FFC focus on health spend3 min read . Updated: 17 Sep 2020, 06:39 AM IST
The report, to be submitted in Oct, may provide a fiscal cushion to account for the turn of events following covid-19
The 15th Finance Commission (FFC) will propose reprioritizing expenditure to try and make good the historical shortfall in spending on health by both the centre and states.
It will also recommend deepening the structural reforms undertaken in the economy.
While remaining committed to fiscal rectitude, the FFC’s final report, to be submitted next month, is also likely to provide a fiscal cushion to account for the turn of events following the covid-19 pandemic.
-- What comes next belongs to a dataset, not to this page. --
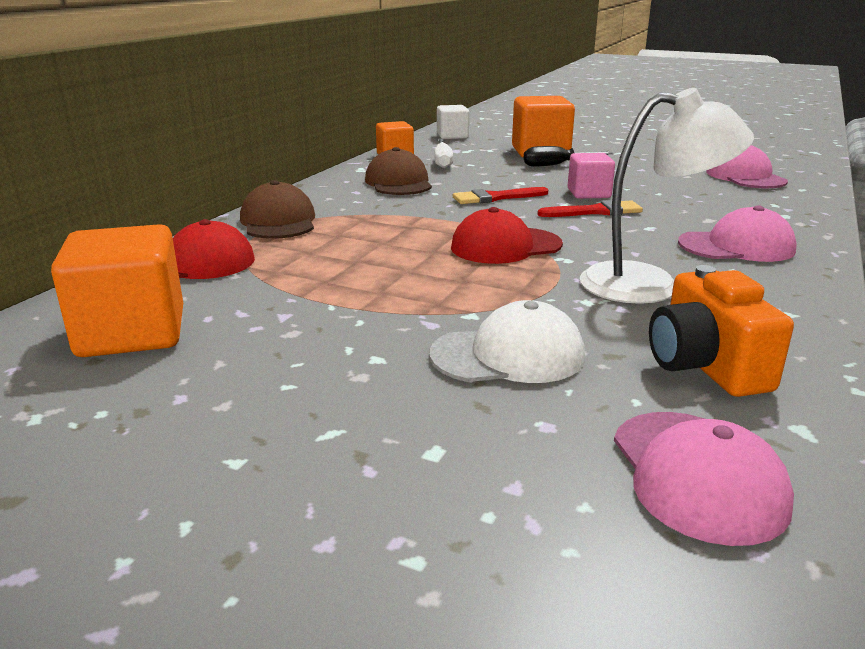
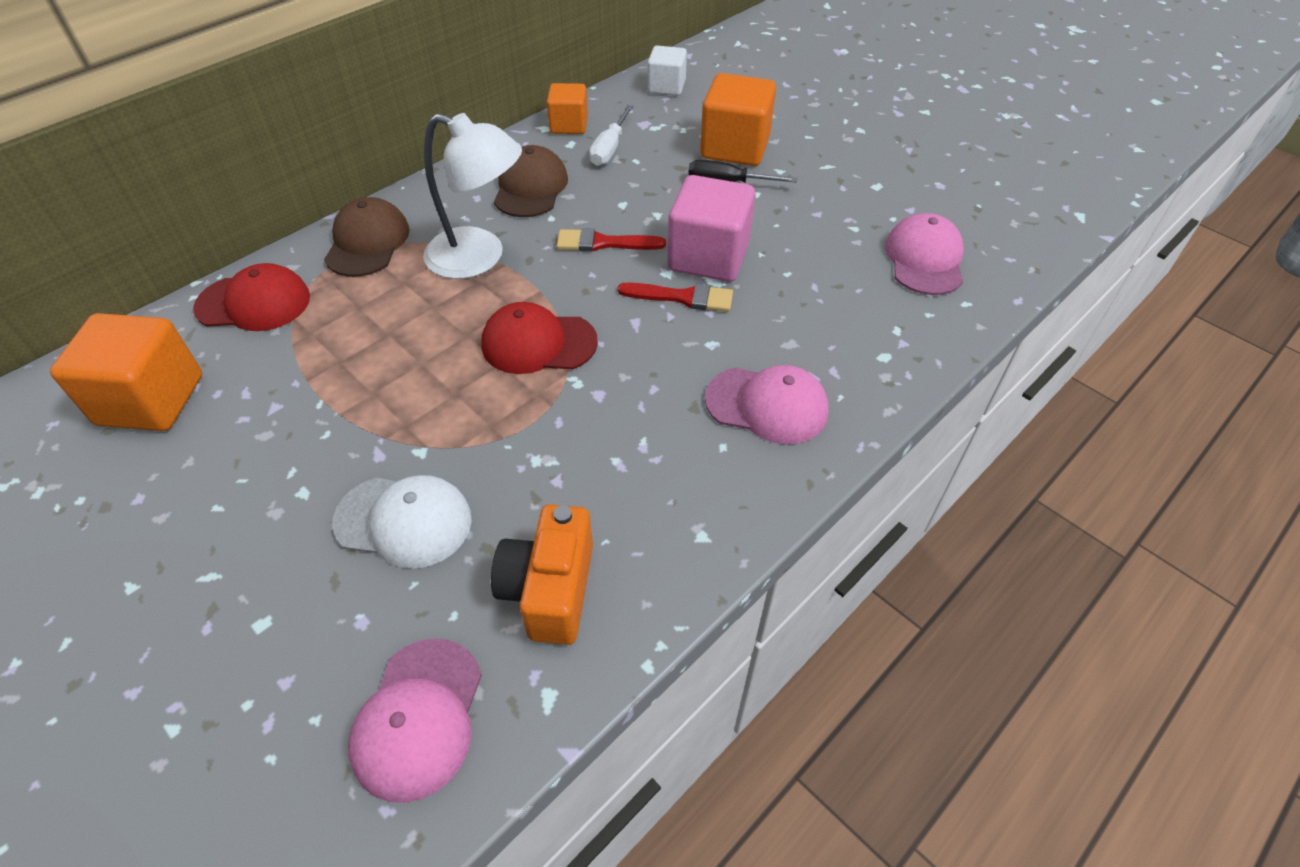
camera: 20 degrees right, 25 degrees up
pink cube [568,153,615,199] -> pink cube [668,175,755,282], size x1.66
white lamp [580,88,754,304] -> white lamp moved to [423,113,522,279]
In an interview ahead of the final recommendations, FFC chairman N.K. Singh said the pandemic will define the “uniqueness" of this Commission.
“Each FC is unique in its own way. This FC’s uniqueness will be how we reasonably address the issue of the pandemic," Singh said.
Pandemic-induced lockdowns have forced disruption in supply chains leading to an unprecedented contraction in global economic growth. The degree of contraction has varied across countries, with India registering a 24% contraction in the first quarter.
“Clearly, there is huge uncertainty and huge vulnerabilities. Uncertainty in the sense that we do not know the path of the pandemic; we do not know when it will end, in what manner and what are the other consequences it will leave behind. The fiscal pressures in dealing with issues of livelihood are a totally new factor the Commission has had to deal with," Singh said.
According to Singh, one challenge has been to make good India’s historical shortfall in spending on health. The FFC has for the first time devoted an entire chapter on health, he said, and it will endorse spending at the level of 2.5% of GDP as envisaged in the 2017 health policy.
“The pandemic has highlighted the historical neglect of the health sector," he added.
Singh did not disclose whether the FFC will tie this spending to specific health objectives or merely provide markers. “It is an era of hybrids," he said.
The issue is potentially sensitive as states may object to guidelines on spending. The FFC has already had to deal with the contentious issue of the population after its terms of reference required it to ignore the accepted norm of using data from the Census in 1971 and instead adopt the one undertaken in 2011.
The Commission will submit by end October its recommendations on how central taxes should be distributed among Centre and states for the period of five years from FY22 to FY26. It has already submitted its first report for FY21, which has largely been accepted by the government.
As Singh pointed out, the huge uncertainty about growth revival even as the economy is projected to contract by double digits in FY21 has made the task of the Commission all the more challenging.
According to him, the Commission does not have the advantage of projecting the same rate of growth and tax buoyancy for the full five years as GDP growth may see a “huge rebound" next year in FY22, a slowdown in FY23 and then an acceleration again FY24 onwards.
“Also, we could not make one uniform growth assumption for Centre and states. We have to differentiate between fast-growing states and slower-growing states given the different characteristics," he said.
“It does not add up to a happy scenario. It is a bit of a complex dynamics."
Singh expects India’s debt-to-GDP ratio to rise from its current level of 85% due to the fiscal pressures brought on by the pandemic.
“The best that we can do in the recalibration of the fiscal consolidation road map is if we can change the direction of the needle. That itself will not be a small achievement," he added.
Singh indicated that the fiscal deficit will be prescribed as a range, instead of a specific target.